Assignment
Each entry should be given again exactly, with any image left out.

Source data

__________________________________________________

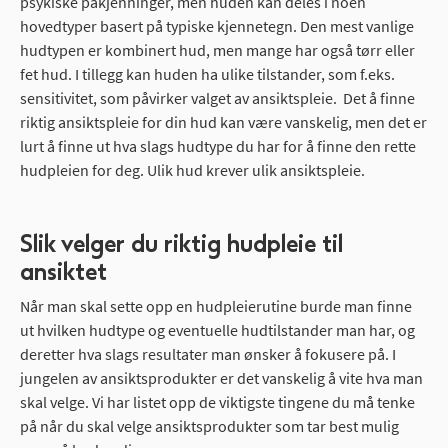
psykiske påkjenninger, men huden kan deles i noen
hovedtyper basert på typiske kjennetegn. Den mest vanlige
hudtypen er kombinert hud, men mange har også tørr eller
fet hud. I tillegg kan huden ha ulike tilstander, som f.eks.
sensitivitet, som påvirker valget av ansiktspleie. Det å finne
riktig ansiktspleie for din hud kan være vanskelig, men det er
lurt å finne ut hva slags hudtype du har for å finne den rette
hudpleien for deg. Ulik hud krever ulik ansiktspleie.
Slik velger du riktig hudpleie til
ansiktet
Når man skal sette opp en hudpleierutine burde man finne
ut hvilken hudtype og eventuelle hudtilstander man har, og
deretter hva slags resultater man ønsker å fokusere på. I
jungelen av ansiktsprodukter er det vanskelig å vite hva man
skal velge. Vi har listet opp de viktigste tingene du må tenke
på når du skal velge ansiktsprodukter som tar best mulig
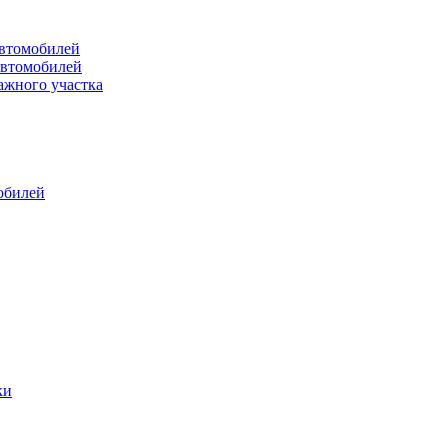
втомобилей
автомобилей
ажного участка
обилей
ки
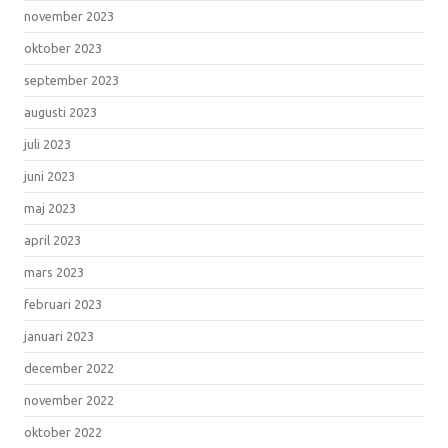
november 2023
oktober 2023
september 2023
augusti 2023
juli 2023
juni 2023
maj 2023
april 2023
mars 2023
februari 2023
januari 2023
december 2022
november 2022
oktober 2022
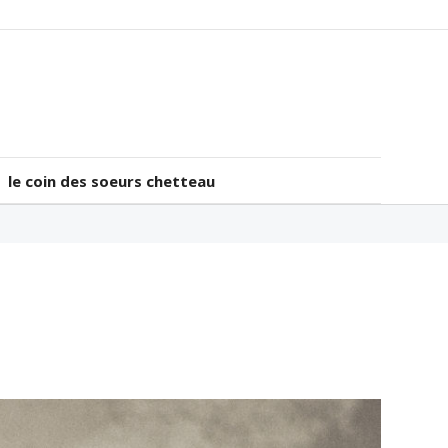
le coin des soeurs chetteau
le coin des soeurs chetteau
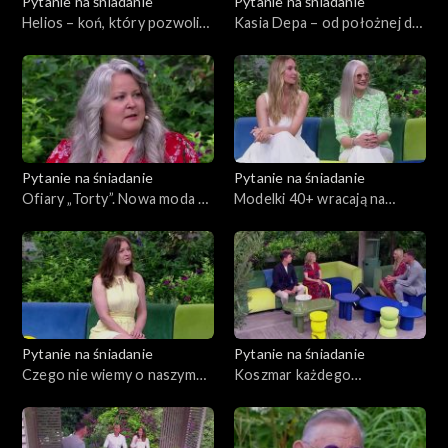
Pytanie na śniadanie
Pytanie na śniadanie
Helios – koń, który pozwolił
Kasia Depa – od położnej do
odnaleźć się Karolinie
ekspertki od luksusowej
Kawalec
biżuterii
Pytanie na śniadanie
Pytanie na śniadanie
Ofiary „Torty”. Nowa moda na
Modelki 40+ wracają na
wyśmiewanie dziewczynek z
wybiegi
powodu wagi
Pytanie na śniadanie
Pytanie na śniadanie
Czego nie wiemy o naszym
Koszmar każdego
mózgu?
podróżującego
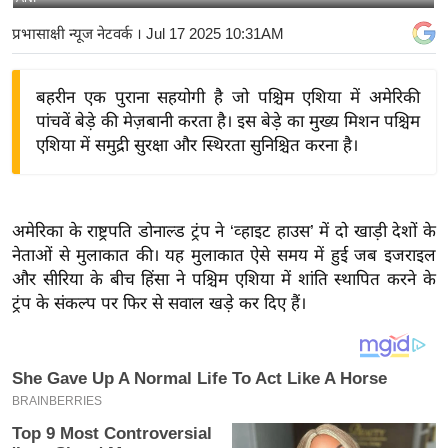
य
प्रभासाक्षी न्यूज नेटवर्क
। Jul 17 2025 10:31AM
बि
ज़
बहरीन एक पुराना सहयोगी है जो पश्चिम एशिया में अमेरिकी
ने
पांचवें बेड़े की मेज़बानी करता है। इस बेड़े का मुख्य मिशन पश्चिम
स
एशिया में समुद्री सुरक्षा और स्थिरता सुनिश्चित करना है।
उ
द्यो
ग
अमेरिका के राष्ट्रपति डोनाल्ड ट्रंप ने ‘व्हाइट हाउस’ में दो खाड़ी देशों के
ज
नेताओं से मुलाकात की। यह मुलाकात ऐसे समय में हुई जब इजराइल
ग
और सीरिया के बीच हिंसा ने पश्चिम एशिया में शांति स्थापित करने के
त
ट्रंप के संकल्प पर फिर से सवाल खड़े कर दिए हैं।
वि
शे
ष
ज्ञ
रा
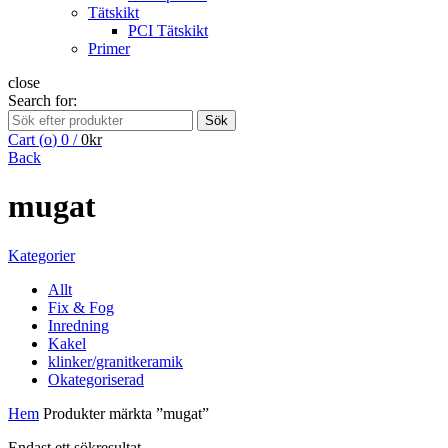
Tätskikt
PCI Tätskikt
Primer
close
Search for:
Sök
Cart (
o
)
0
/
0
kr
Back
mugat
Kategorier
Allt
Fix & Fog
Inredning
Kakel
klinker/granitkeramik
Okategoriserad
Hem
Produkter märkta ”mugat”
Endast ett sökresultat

__________________________________________________

Solution to the exercise
psykiske påkjenninger, men huden kan deles i noen
hovedtyper basert på typiske kjennetegn. Den mest vanlige
hudtypen er kombinert hud, men mange har også tørr eller
fet hud. I tillegg kan huden ha ulike tilstander, som f.eks.
sensitivitet, som påvirker valget av ansiktspleie. Det å finne
riktig ansiktspleie for din hud kan være vanskelig, men det er
lurt å finne ut hva slags hudtype du har for å finne den rette
hudpleien for deg. Ulik hud krever ulik ansiktspleie.
Slik velger du riktig hudpleie til
ansiktet
Når man skal sette opp en hudpleierutine burde man finne
ut hvilken hudtype og eventuelle hudtilstander man har, og
deretter hva slags resultater man ønsker å fokusere på. I
jungelen av ansiktsprodukter er det vanskelig å vite hva man
skal velge. Vi har listet opp de viktigste tingene du må tenke
på når du skal velge ansiktsprodukter som tar best mulig
втомобилей
автомобилей
ажного участка
обилей
ки
november 2023
oktober 2023
september 2023
augusti 2023
juli 2023
juni 2023
maj 2023
april 2023
mars 2023
februari 2023
januari 2023
december 2022
november 2022
oktober 2022
le coin des soeurs chetteau
le coin des soeurs chetteau
Pytanie na śniadanie
Pytanie na śniadanie
Helios – koń, który pozwolił
Kasia Depa – od położnej do
odnaleźć się Karolinie
ekspertki od luksusowej
Kawalec
biżuterii
Pytanie na śniadanie
Pytanie na śniadanie
Ofiary „Torty”. Nowa moda na
Modelki 40+ wracają na
wyśmiewanie dziewczynek z
wybiegi
powodu wagi
Pytanie na śniadanie
Pytanie na śniadanie
Czego nie wiemy o naszym
Koszmar każdego
mózgu?
podróżującego
य
प्रभासाक्षी न्यूज नेटवर्क
। Jul 17 2025 10:31AM
बि
ज़
बहरीन एक पुराना सहयोगी है जो पश्चिम एशिया में अमेरिकी
ने
पांचवें बेड़े की मेज़बानी करता है। इस बेड़े का मुख्य मिशन पश्चिम
स
एशिया में समुद्री सुरक्षा और स्थिरता सुनिश्चित करना है।
उ
द्यो
ग
अमेरिका के राष्ट्रपति डोनाल्ड ट्रंप ने ‘व्हाइट हाउस’ में दो खाड़ी देशों के
ज
नेताओं से मुलाकात की। यह मुलाकात ऐसे समय में हुई जब इजराइल
ग
और सीरिया के बीच हिंसा ने पश्चिम एशिया में शांति स्थापित करने के
त
ट्रंप के संकल्प पर फिर से सवाल खड़े कर दिए हैं।
वि
शे
ष
ज्ञ
रा
Tätskikt
PCI Tätskikt
Primer
close
Search for:
Sök
Cart (
o
)
0
/
0
kr
Back
mugat
Kategorier
Allt
Fix & Fog
Inredning
Kakel
klinker/granitkeramik
Okategoriserad
Hem
Produkter märkta ”mugat”
Endast ett sökresultat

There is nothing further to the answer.